08:31 PM on 03/31/2009
I saw that too, and was very impressed.
11:23 AM on 03/31/2009
I love Ricky Gervais. I just watched his movie Ghost Town and he was just funny. It's a shame it didn't do better at the box office. I absolutely loved Extras. In one episode, he had the funniest maybe 8 second rift of dialogue I have ever heard in my life. Every time I think about it, it makes me laugh.

Needless to say, I am a Ricky Gervais fan. The man is just talented and funny.
08:31 PM on 03/31/2009
Did you see Patrick Stewart on "extra's" ? Funny, funny episode.
08:40 PM on 03/31/2009
What about the Kate Winslet one ? or Orlando Bloom ! ... brillant.
09:25 AM on 03/31/2009
Gotta love a man who pulls no punches and takes no prisoners. As a disabled guy, I love it when able bodied people tell jokes about the disabled, because you can tell immediatel­y whether the person telling the joke has any real experience with the disabled, by determinin­g whether the comedian is laughing at us or with us. What people don't seem to realize, those of you who are overly sensitive and PCness obsessed is that often times, the people who are being what looks like laughed at and attacked often find the jokes funnier than anyone else, because we know the comedian is laughing WITH us, not AT us.

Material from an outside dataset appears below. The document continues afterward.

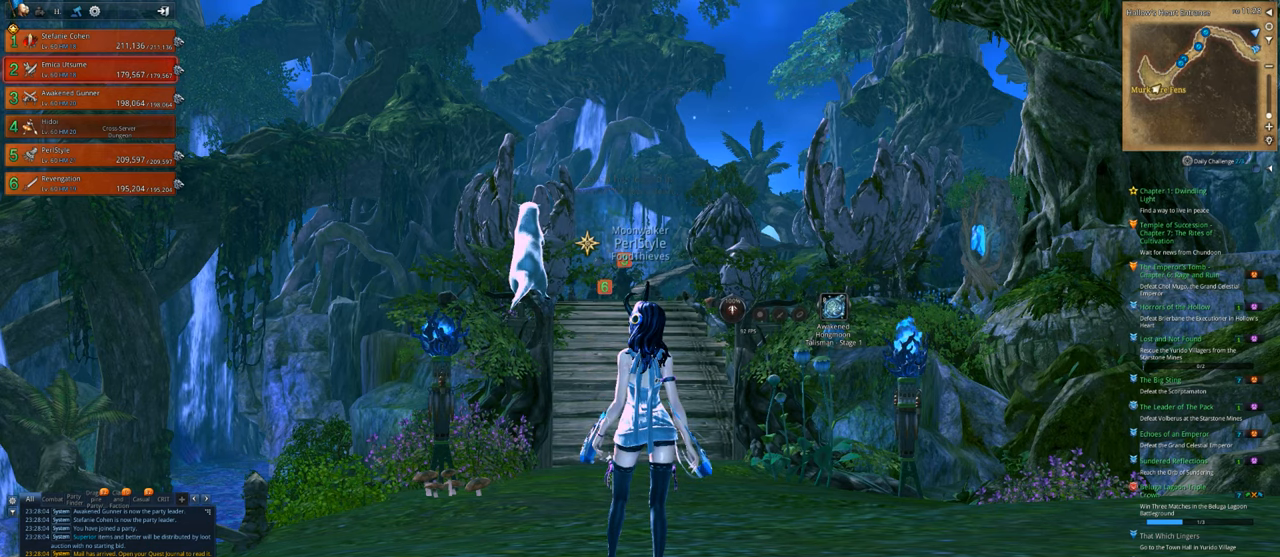
{"keys": ["d"], "mouse": [], "mouse_move": "still", "events": [[33, "a", "up"], [233, "e", "down"], [267, "e", "up"], [333, "space", "down"], [433, "d", "down"], [433, "space", "up"]]}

I can not tell you how funny it was to be sitting at a Dennis Leary concert in the early 90's, before he sold out and went soft, when he was doing his "No Cure for Cancer" bit. I was sitting in the disabled seating area, which happened to be in the front row, 5 feet from the stage, and Denis was cracking jokes about people with urostomy and colostomy bags, which doesn't sound at all like something funny to most people, but it didn't take me long (as a person who uses ostomy products) to realize the guy obviously knows someone who uses them, or did a whole heck of a lot of research, because the bits were hysterical­, but 100% honestly true to the experience
09:51 AM on 03/31/2009
exactly, i feel the same way with racial humour. A white guy can make racial humour and it can fly as long as it's funny and comes from a good and honest place. I don't know how to explain it but you can just "feel" if it's ok or not.